*EXCERPT PROVIDED:*

--------------------------------------------------

Posted by Cello in Domestic Film Reviews.


The Matrix is another great movie that is heavily influenced by asian culture. Japanese director Mamoru Oshii’s Ghost in the Shell was a strong influence. Producer Joel Silver has stated that the Wachowski brothers first described their intentions for The Matrix by showing him that anime and saying, “We wanna do that for real”. He stated that since Ghost in the Shell had gained recognition in America, the Wachowski brothers used it as a promotional tool. Another Japanese anime which influenced The Matrix was the 1985 film Megazone 23, directed by Noboru Ishiguro and Shinji Aramaki. An American adaptation of Megazone 23 was released in 1986 as Robotech: The Movie. There are also several more Japanese anime and manga that can be found as sources of influence.

That knowledge aside, the story follows Neo’s pursuit of Morpheus (Laurence Fishburne), a purported leader of a group of hackers known for bringing down major institutions. But the real surprise comes when Neo meets Morpheus, who informs him that everything he knows about the real world is wrong, and that existence bends to the whims of the Matrix. The Matrix is a simulation of the real world achieved by plugging a jack directly into people’s brains. The bulk of the film revolves around Morpheus’ belief that Neo is the one who will bring an end to the war between humans and the machines. Within this, the action is terrific: the principal cast training for four months pre-shoot to sell breakneck martial arts sequences using Hong Kong wire techniques, and a barrage of weaponry that would make John Woo blush.


This movie could have been trimmed a spot during its over-elaborate second act, but comes through on all cylinders in respect to style, vision, mood, and premise. The Matrix is a curiosity, and it’s definitely a good ride. It’s a handsome picture with extremely slick photography, computer-enhanced stunts and neo-goth atmosphere. The more you get into the movie and the more of the story unfolds, the more impressive and science-fictionesque the entire scenario becomes.

The video above depcits the entire trilogy as a whole, although I was a fan of the second one, I felt the first movie was the best in the trilogy and was influenced the most by asian culture. Visually and artistically The Matrix owes a lot – and I mean A LOT – to Hong Kong Wire-Fu and fantasy films. While stunt coordinator Woo Ping Yuen, one of Hong Kong’s best stunt choreographers and directors, does a great job choreographing the extraordinarily elaborate fight sequences in “The Matrix” the performances seem stiff and wooden at times. All in all, this movie is a modern day classic. It’s hard to believe it’s been already 10 years since its release. The thing is, another 10 years from now, people will still be talking about this film.



1. ironanno - August 3, 2009

I thought the action sequences were extremely cool when I first saw the movie but hadn’t seen any Asian martial arts films at the time(that’s still true). As you seem to think I find that a good thing. I’ll have to check out Ghost in the Shell. Could you name some Hong Kong Wire-Fu and Fantasy films to check out, because I absolutely loved the Matrix.

--------------------------------------------------

*RAW DATA:*
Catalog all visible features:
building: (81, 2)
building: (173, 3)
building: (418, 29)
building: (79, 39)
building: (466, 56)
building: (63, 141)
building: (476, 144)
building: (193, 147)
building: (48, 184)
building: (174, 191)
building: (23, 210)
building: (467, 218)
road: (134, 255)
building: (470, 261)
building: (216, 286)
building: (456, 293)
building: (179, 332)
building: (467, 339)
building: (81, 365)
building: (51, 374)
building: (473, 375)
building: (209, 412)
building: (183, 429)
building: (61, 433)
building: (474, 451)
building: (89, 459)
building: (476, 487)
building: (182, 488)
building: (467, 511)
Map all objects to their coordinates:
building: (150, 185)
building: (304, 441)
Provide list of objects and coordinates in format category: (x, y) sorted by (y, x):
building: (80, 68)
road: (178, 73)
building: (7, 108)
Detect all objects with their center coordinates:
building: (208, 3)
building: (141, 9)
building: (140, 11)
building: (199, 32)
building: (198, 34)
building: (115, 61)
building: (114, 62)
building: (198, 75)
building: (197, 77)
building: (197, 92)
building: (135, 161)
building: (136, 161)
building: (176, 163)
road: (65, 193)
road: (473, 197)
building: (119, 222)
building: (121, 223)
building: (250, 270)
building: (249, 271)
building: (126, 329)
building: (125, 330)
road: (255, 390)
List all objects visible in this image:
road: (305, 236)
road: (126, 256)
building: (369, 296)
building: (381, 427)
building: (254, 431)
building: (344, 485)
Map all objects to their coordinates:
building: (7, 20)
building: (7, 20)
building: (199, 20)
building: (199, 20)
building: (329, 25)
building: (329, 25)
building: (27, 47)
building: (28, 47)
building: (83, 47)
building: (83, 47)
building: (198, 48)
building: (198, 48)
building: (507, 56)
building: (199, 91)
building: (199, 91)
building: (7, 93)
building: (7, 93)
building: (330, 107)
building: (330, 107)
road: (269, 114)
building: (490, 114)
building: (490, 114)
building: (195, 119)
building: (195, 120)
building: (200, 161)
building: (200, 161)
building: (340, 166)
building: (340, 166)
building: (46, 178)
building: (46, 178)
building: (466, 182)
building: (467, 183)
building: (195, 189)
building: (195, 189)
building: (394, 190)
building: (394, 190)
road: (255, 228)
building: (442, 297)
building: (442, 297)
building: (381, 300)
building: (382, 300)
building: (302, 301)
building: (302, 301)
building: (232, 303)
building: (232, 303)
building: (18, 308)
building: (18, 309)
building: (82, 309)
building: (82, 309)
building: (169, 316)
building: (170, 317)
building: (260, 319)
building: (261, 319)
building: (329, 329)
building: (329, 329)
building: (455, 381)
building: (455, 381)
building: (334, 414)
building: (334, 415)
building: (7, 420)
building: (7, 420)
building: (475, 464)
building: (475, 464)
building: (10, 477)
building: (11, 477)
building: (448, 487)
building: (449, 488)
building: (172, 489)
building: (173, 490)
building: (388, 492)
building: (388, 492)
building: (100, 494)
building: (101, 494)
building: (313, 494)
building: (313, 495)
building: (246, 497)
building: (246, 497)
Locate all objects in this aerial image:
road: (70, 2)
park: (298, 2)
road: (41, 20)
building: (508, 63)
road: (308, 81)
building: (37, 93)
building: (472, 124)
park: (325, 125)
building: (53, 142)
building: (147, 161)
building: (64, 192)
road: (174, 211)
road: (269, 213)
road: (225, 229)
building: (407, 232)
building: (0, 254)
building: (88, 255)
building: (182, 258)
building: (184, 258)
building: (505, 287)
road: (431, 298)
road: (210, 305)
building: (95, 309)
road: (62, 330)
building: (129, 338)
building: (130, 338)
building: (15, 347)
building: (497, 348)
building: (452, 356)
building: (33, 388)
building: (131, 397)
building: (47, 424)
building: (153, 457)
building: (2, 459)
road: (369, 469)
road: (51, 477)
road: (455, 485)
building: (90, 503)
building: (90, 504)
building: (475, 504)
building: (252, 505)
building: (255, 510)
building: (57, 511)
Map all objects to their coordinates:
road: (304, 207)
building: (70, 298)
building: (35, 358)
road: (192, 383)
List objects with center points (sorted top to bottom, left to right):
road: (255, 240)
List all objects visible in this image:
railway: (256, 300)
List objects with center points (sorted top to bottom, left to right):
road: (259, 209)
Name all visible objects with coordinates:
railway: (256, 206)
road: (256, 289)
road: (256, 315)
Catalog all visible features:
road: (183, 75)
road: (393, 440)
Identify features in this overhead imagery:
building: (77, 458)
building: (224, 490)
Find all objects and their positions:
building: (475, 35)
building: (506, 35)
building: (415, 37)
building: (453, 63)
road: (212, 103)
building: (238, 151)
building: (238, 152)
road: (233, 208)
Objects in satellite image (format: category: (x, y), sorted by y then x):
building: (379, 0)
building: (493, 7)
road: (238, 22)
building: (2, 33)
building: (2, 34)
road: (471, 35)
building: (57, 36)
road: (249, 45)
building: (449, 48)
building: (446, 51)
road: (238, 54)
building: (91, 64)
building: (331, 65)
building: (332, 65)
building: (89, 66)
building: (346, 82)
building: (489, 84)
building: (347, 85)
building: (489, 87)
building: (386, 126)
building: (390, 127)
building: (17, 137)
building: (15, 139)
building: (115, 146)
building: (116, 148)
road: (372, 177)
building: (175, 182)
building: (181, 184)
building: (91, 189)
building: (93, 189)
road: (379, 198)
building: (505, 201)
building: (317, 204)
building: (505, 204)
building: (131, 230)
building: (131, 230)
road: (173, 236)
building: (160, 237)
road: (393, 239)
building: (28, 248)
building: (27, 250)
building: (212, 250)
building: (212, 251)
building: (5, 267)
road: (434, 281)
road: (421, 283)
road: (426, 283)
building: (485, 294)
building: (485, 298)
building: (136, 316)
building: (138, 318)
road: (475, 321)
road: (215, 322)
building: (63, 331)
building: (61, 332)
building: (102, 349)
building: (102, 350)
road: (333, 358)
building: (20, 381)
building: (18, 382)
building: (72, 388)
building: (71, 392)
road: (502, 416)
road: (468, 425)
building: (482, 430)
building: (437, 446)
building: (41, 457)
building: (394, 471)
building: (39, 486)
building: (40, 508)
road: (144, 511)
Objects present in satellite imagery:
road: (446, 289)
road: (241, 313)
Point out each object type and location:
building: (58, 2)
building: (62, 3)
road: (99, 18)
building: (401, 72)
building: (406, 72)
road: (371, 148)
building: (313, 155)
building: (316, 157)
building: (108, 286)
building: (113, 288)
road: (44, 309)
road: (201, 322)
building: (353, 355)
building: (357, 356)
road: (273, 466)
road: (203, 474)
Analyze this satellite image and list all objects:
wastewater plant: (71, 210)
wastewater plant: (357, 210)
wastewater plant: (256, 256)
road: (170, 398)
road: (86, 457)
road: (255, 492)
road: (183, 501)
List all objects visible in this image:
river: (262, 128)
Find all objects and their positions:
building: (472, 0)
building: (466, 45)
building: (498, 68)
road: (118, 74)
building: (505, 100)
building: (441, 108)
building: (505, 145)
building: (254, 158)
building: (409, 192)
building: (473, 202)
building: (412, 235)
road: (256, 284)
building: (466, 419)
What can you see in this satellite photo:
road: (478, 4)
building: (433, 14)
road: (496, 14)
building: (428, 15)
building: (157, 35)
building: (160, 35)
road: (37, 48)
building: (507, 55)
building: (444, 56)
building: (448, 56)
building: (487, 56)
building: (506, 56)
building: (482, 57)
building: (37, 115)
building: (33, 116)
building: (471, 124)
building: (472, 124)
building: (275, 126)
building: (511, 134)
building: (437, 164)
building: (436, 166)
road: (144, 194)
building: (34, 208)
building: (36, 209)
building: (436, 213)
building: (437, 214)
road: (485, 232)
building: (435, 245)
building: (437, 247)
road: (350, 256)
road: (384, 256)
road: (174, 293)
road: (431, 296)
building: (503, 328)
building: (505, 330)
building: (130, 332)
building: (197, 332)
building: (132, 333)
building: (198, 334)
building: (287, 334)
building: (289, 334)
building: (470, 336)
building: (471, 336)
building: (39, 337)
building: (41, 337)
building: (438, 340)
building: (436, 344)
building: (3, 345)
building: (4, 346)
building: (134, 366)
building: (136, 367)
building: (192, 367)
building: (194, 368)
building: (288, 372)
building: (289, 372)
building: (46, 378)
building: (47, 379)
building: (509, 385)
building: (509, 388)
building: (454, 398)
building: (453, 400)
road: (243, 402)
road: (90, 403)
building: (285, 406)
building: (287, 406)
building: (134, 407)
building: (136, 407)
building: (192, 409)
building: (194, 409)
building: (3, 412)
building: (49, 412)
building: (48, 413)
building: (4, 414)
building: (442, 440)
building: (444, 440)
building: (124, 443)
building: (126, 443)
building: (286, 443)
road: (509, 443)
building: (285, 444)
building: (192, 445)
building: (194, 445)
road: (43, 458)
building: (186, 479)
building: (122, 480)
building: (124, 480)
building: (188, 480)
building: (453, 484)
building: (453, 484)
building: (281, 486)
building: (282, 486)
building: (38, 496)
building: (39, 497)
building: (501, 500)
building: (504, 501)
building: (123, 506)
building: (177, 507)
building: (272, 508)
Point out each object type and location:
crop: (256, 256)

--------------------------------------------------

*REQUIRED TASK 1:* In the Matrix review, begin at the words "1. ironanno - August" and stop after "loved the Matrix.". Copy that part word for word.
*REQUIRED TASK 2:*
Answer these questions using the Matrix review:
(a) Which 1985 Japanese anime film is named as an influence on The Matrix?
(b) How long did the principal cast train before shooting?
(c) Who choreographed the fight sequences?
*REQUIRED TASK 3:* Continue the Matrix review from where it stops.

*REPLY 1:*
1. ironanno - August 3, 2009

I thought the action sequences were extremely cool when I first saw the movie but hadn’t seen any Asian martial arts films at the time(that’s still true). As you seem to think I find that a good thing. I’ll have to check out Ghost in the Shell. Could you name some Hong Kong Wire-Fu and Fantasy films to check out, because I absolutely loved the Matrix.

*REPLY 2:*
(a) Megazone 23
(b) Four months
(c) Woo Ping Yuen

*REPLY 3:*
As a side note I don’t think its entirely justified to blame a movie for spawning lackluster sequels. Movies that have sequels are usually good enough to sell a lot and of course in order to make more money sequels follow. Perhaps better would be to say that this movie was so good even the terrible sequels sold well:P

ironanno - August 3, 2009

I left out a line from the middle there. I should’ve written that the fact that the Matrix was influenced by Asian films is a good thing in my opinion and bringing those influences into a movie with more mainstream audiences.

2. Cello - August 3, 2009

indeed! Those are very good points. I guess I’m just bitter about the sequels. I kinda dug the 2nd one, I won’t lie 😛

Theres a whole slew of wire-fu movies. Try:


The guy who choreographed the Matrix had a hand in these films as well. I’m glad I’ve gotten you somewhat interested. Let me know how you end up liking them!

ironanno - August 4, 2009

I quess I have seen a wire-fu movie then. I loved Crouching Tiger Hidden Dragon. If the two others are half as good I can’t wait to see them.

I did like the fighting in the Matrix a lot, but perhaps more impressive to me was how that was blended with the sci-fi and the thriller-like beginning, I mean the scene with the mobile phone where Neo escapes tries to escape from his office. Even if short it is rather different from the rest of the movie now I come to think of it. I quess I mean the movie as a whole. Think I’ll check out Ghost in the Shell as well. Three new movies to see already…

3. hagiblog - August 3, 2009

Another series that gets painfully worse as it goes along. This one is one of my favorites though and I love it every time I manage to catch it somewhere. Great action, amazing story, amazing effects. Spectacular all around if you ask me.

4. Anh Khoi Do - August 3, 2009

I’m not going to lie; I liked the second instalment back in High school because of the action sequences (although I knew that the script wasn’t that good).

As for the first film in the trilogy, it’s only the best one in that it has a simple (and decent) story, in my opinion. Moreover, in the years to come, I’m sure that people will talk about this film because of its action sequences over anything else.

5. Heather - August 6, 2009

I freaking love this film. This is one of those “have to see” movies for any movie fan. Sure there have been movies made since that are mock ups of it, but even though there was outside influence to it, there is no question it influences American film today in an incredibly prevalent way. It entertains, it’s intelligent, it’s original, and even Keanu Reeves fits. I agree with you Cello. A plus.

6. glothelegend - August 13, 2009


I once had the lines from this movie memorized.